4.4 Voor zover appellant heeft bedoeld te stellen dat hem van de geconstateerde vervuiling van de bedrijfsruimte geen verwijt kan worden gemaakt, is het College van oordeel dat eventuele wateroverlast van het naast de bedrijfsruimte gelegen parkeerterrein geen afdoende verklaring vormt voor de ernst en mate van de in de keuken – ook op de aldaar aanwezige werkbanken en apparatuur – aangetroffen vervuiling. Overigens wijst het College er op dat blijkens één van de door appellant overgelegde verklaringen de wateroverlast al een week vóór de inspectie zou zijn ontstaan. Naar het oordeel van het College kan niet worden gezegd dat de minister van zijn bevoegdheid een boete op te leggen in redelijkheid geen gebruik heeft kunnen maken.
4.5 Het beroep van appellant op het gelijkheidsbeginsel treft geen doel. Appellant heeft geen enkel concreet voorbeeld genoemd van een horeca-onderneming die in gelijke omstandigheden ter zake van dezelfde overtredingen van de warenwetgeving niet door de minister is beboet.
4.6 Het College acht de aan appellant opgelegde boete ten slotte evenredig aan de aard en ernst van de overtreding. Zwaarwegende of zeer bijzondere omstandigheden op grond waarvan zou moeten worden geoordeeld dat de minister het bedrag van de boete had behoren te matigen, zijn gesteld noch gebleken.

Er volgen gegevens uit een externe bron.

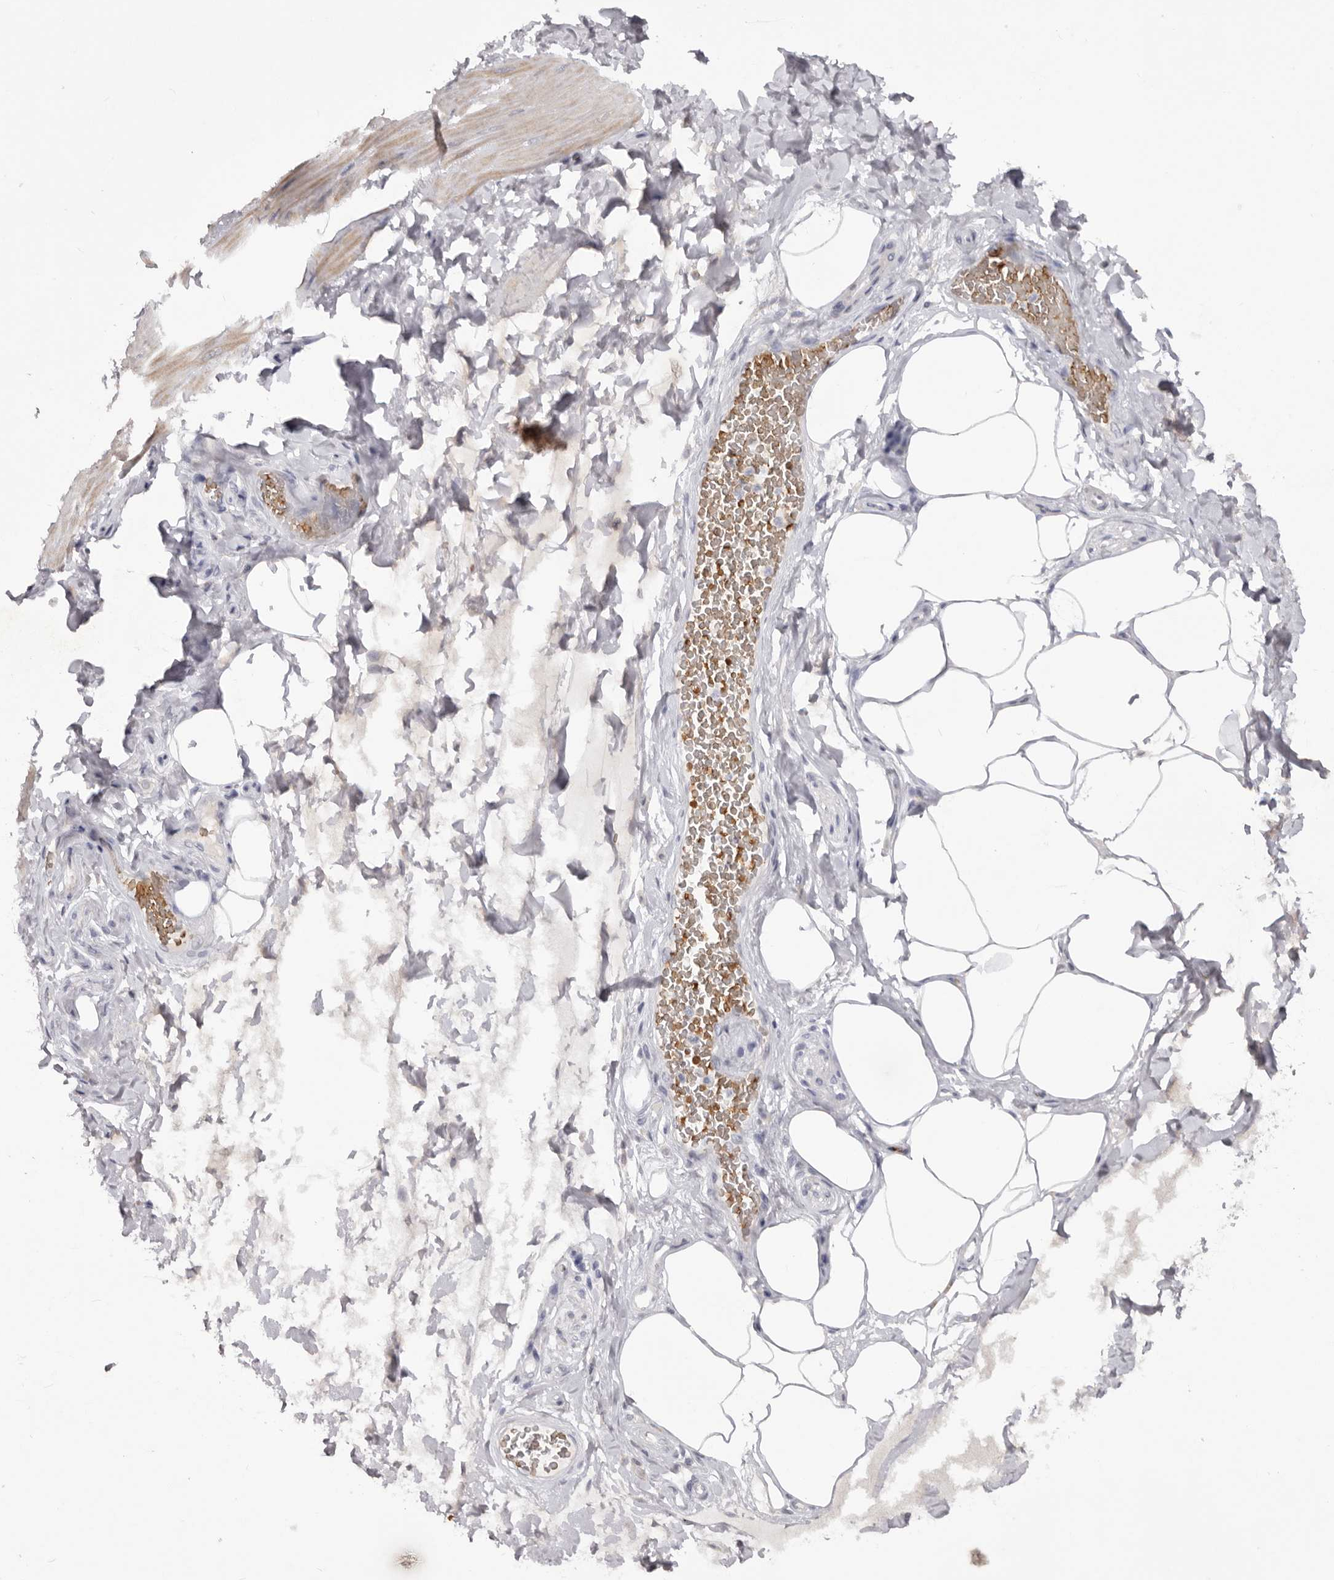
{"staining": {"intensity": "weak", "quantity": ">75%", "location": "cytoplasmic/membranous"}, "tissue": "smooth muscle", "cell_type": "Smooth muscle cells", "image_type": "normal", "snomed": [{"axis": "morphology", "description": "Urothelial carcinoma, High grade"}, {"axis": "topography", "description": "Urinary bladder"}], "caption": "About >75% of smooth muscle cells in unremarkable smooth muscle display weak cytoplasmic/membranous protein positivity as visualized by brown immunohistochemical staining.", "gene": "TNR", "patient": {"sex": "male", "age": 46}}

4.7 Het voorgaande leidt het College tot de conclusie dat de aangevallen uitspraak voor bevestiging in aanmerking komt.
Voor een proceskostenveroordeling bestaat geen aanleiding.
5. De beslissing
Het College bevestigt de aangevallen uitspraak.
Aldus gewezen door mr. M.A. van der Ham, in tegenwoordigheid van mr. C.G.M. van Ede als griffier, en uitgesproken in het openbaar op 15 december 2006.